[Records excerpted from a collection]
◆ ◆ ◆ ◆
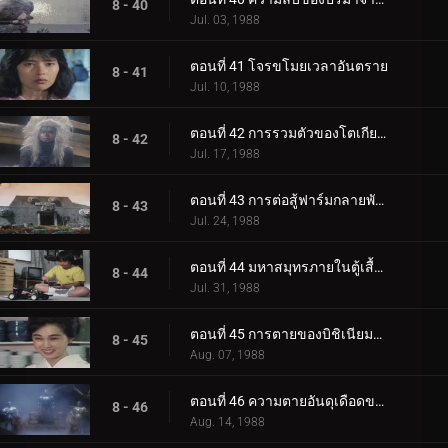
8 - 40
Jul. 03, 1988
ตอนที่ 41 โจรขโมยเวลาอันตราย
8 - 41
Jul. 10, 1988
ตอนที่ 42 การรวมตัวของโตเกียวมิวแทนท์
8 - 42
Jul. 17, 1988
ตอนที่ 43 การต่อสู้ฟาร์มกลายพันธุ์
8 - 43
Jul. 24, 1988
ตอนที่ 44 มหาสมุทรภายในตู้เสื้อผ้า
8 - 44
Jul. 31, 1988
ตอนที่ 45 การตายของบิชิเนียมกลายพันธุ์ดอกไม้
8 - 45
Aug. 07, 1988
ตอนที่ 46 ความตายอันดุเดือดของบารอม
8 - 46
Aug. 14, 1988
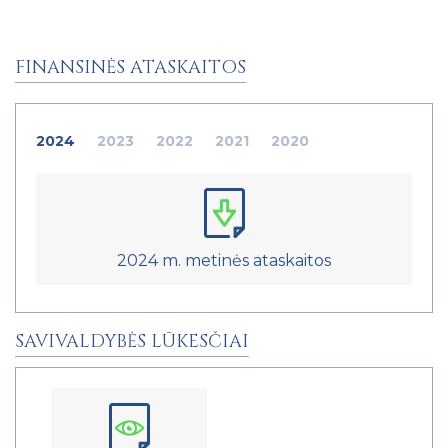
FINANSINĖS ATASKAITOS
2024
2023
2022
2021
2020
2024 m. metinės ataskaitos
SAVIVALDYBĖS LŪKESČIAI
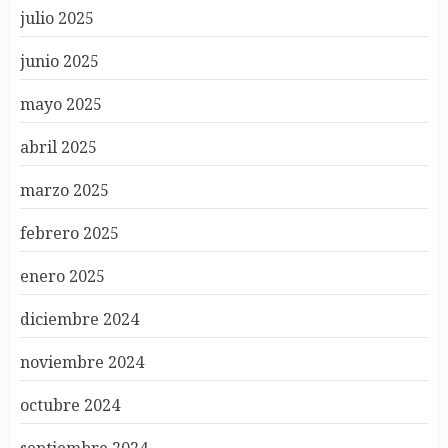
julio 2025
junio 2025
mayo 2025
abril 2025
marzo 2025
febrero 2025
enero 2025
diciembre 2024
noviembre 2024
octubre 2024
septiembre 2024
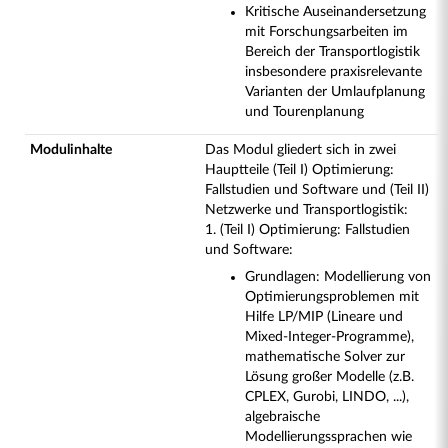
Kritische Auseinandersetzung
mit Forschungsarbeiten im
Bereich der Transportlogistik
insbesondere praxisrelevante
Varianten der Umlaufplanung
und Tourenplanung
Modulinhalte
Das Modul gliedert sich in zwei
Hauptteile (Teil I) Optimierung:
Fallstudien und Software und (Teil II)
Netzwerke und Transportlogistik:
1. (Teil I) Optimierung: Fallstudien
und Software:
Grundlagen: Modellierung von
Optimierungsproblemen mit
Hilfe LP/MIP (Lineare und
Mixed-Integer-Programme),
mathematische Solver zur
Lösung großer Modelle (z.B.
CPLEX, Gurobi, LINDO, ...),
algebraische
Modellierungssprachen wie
◆ ◆ ◆ ◆
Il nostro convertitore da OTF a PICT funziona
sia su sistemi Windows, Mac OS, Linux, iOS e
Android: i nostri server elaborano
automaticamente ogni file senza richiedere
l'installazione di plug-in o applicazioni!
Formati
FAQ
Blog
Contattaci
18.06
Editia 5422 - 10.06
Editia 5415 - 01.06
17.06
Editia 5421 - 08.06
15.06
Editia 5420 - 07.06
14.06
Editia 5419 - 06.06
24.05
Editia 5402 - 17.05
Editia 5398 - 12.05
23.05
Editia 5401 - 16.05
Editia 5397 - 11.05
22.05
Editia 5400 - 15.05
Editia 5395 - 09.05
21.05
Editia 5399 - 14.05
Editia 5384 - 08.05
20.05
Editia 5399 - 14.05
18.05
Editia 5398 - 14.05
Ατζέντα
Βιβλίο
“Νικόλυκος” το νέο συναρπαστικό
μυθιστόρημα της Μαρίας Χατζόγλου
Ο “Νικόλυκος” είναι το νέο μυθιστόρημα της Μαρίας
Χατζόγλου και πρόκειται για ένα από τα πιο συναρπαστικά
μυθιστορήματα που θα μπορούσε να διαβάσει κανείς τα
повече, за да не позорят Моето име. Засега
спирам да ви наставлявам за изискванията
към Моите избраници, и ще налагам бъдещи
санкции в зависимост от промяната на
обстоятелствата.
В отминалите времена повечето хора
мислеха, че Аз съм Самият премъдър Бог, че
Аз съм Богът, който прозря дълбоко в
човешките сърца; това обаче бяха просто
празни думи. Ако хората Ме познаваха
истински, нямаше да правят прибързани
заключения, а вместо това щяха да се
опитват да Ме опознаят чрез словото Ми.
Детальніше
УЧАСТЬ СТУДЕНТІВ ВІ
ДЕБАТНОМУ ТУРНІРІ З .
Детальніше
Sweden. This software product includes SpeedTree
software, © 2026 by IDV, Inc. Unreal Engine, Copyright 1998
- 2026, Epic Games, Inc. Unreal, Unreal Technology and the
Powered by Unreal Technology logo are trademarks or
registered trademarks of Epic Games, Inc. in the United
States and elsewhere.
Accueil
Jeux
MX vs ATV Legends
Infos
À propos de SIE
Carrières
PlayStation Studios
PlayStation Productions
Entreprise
◆ ◆ ◆ ◆
PROMPT - When the word "Transportlogistik" appears in a line of the data, that line is counted; report the number only.

SOLUTION TO THIS EXERCISE - 2